Our times are dynamic and uncertain. A skill which is in demand today might go out of reckoning in the next 5 years. So, a choice made today might not be in good stead 5 years from now. So, one has to be flexible about the choices that one makes rather than looking at the career choice as a line engraved in stone. Second careers and third careers are likely to be the order of the day, as we go forward!
The first few years in the first job
Millennials are impatient; some say that they are well-informed and want quick gratification. These could be word-play, the fact is that they tend to look for favourable outcomes rather quickly compared to the generation born a decade or two ago.
Demands of industry have been changing so fast that our education system has not been able to keep pace. Students seeking excellence have to supplement their studies in mainstream institutes of education with specialised courses. Someone joining as a salesperson has limited skills in selling unless he or she has taken special courses, carried out extra-curricular assignments involving sales. An accountant is not ready to start real work right from the first month because the knowledge is swallow and inadequate.

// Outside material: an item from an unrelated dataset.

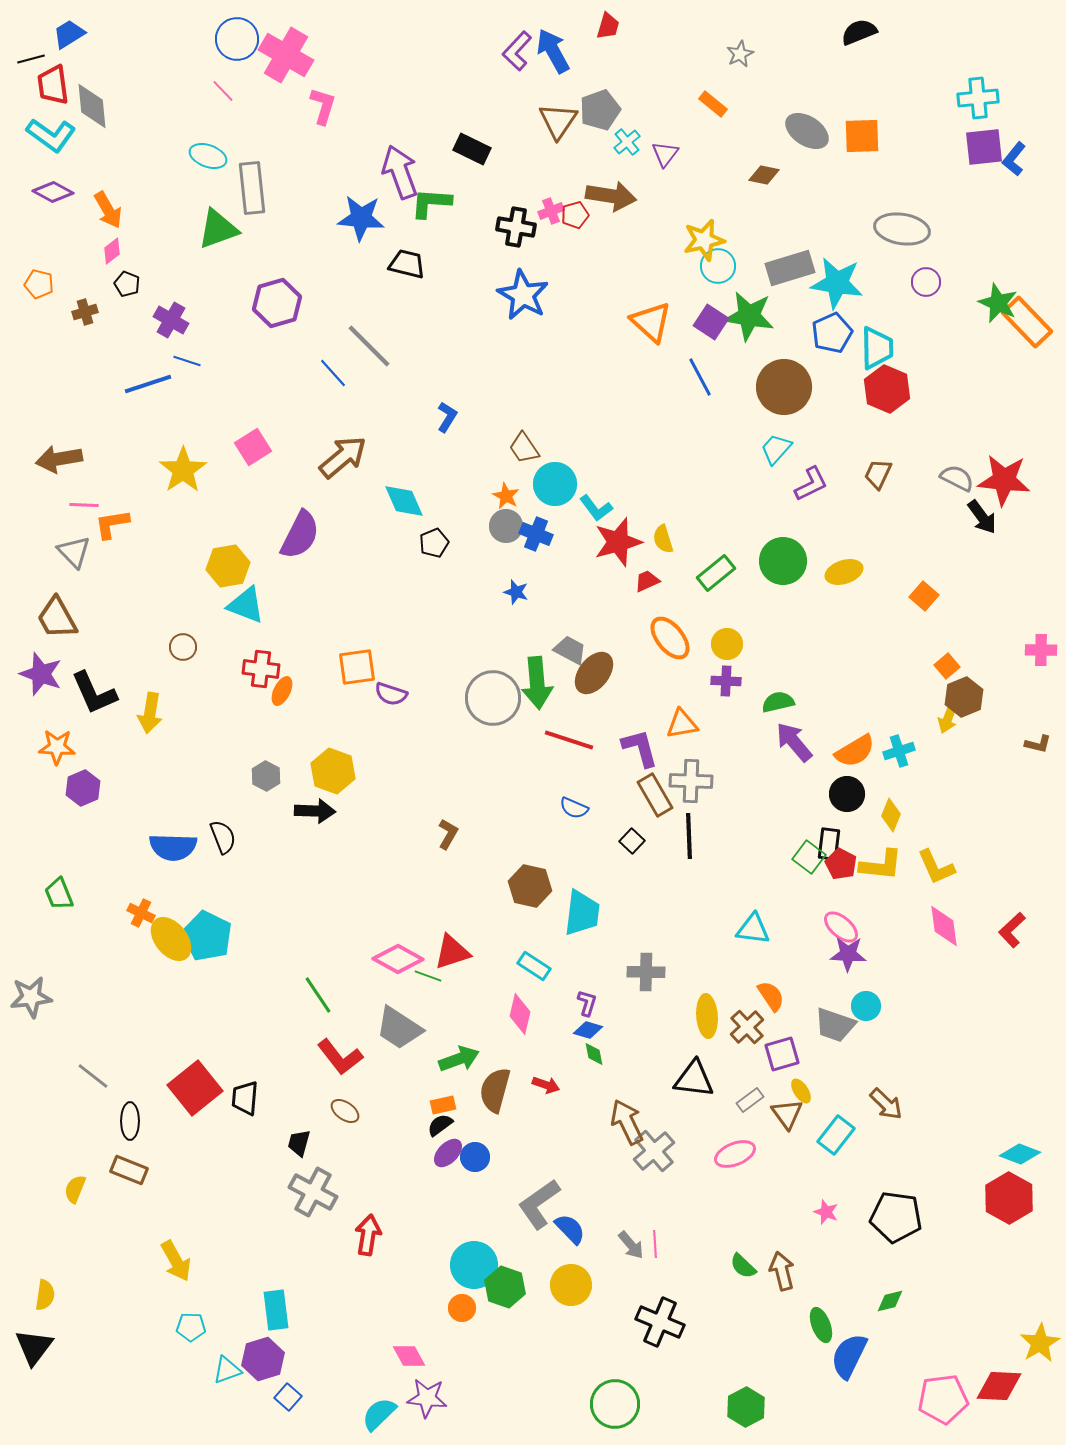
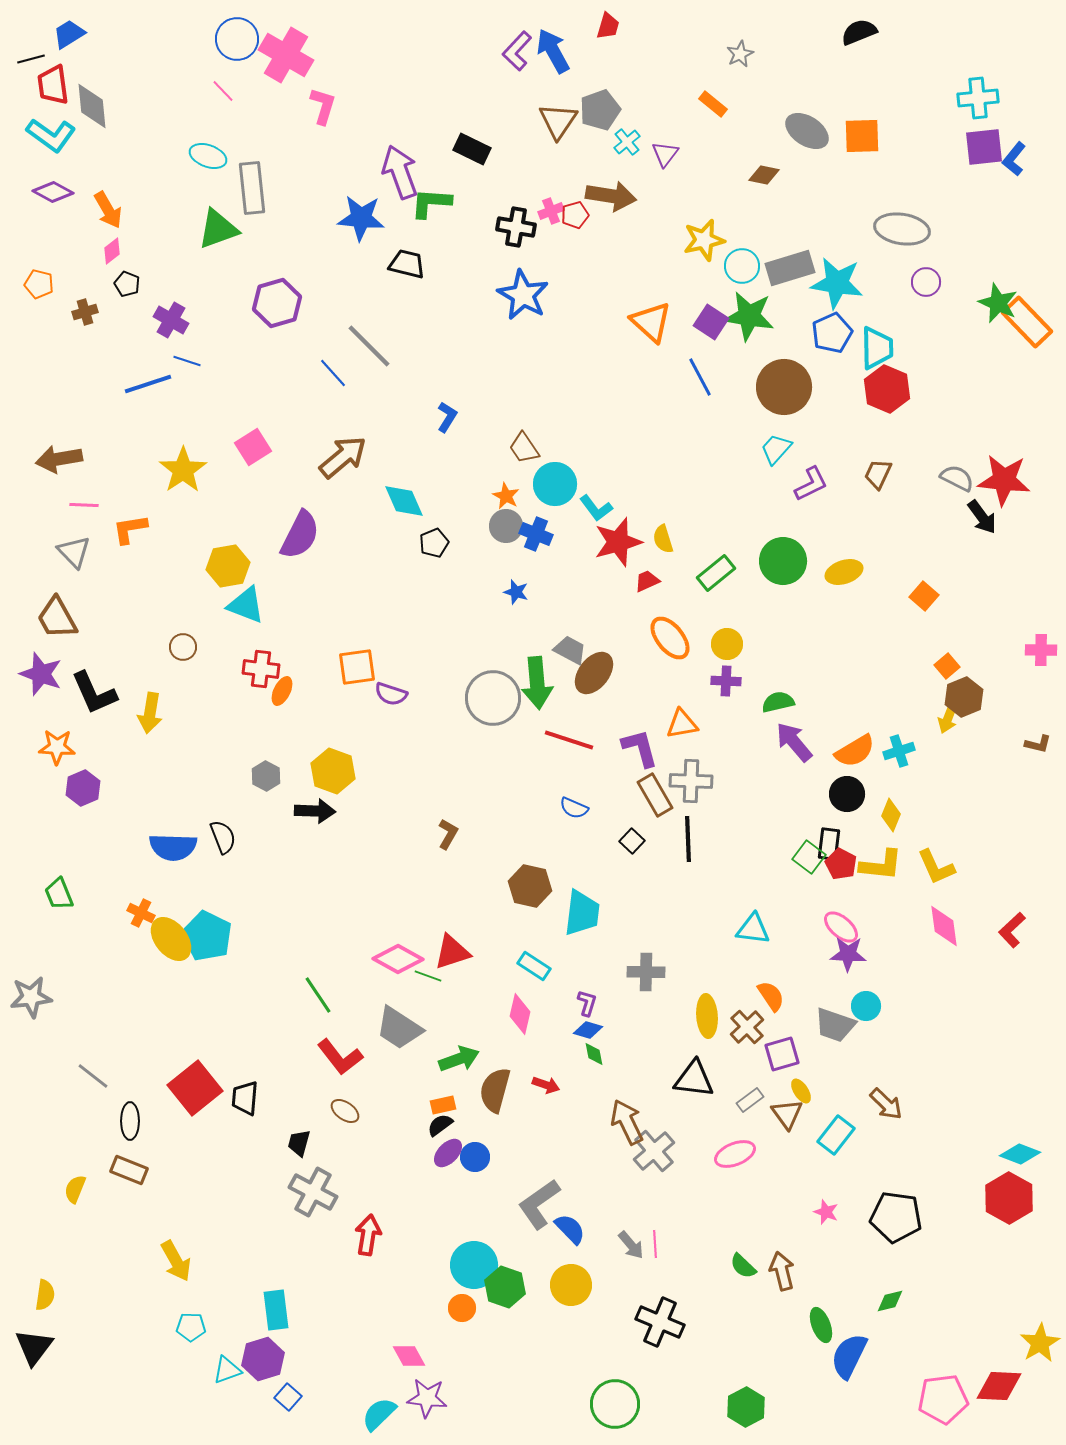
cyan circle at (718, 266): moved 24 px right
orange L-shape at (112, 524): moved 18 px right, 5 px down
black line at (689, 836): moved 1 px left, 3 px down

Businesses are competing globally and are in a hurry for quick results. So, they need the fresh hire to get into the day-to-day business quickly. However, given the reality of our education system, they are not ready for the show and hence are given less significant tasks. Millennials looking for quick results ad recognition are disenchanted with the experience. Work-related stress plays a vicious role in work life. The need to do something else starts raising its head slowly.
It is important to recognize the triad of business context, competency and realistic expectation before one takes the plunge into a second career.
How to go about it?
There are several triggers that spur one to walk away from the current job. They could be related to the work, the environment, the boss or situations at home. However, once one walks out impulsively, it is normally a one-way route. So, one has to be rational rather than passionate about dropping the ball.

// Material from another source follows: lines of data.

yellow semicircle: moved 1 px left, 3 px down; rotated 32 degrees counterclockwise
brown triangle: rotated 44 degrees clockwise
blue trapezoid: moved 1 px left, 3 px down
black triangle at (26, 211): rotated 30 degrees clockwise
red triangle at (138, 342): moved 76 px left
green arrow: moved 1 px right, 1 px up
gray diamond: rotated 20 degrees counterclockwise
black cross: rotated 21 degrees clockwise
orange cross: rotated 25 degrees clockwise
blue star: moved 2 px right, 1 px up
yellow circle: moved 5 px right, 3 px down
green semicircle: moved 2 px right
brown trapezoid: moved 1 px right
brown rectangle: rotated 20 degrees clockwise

Financial resources are another important factor that need to be tied up well before one jumps into the unknown world of second career. Grass is greener on the other side. So, it is easy to be misled by the inner-calling, enthusiasm and passion for the new possibilities.
There are many who are risk-averse and fear the unknown. Nobody knows the future. The current job could be unimaginably transient and hence, certain amount of risk has to be embraced. It is important to evaluate one’s own strengths, determine areas of interest, believe in oneself, study all possibilities and take the plunge!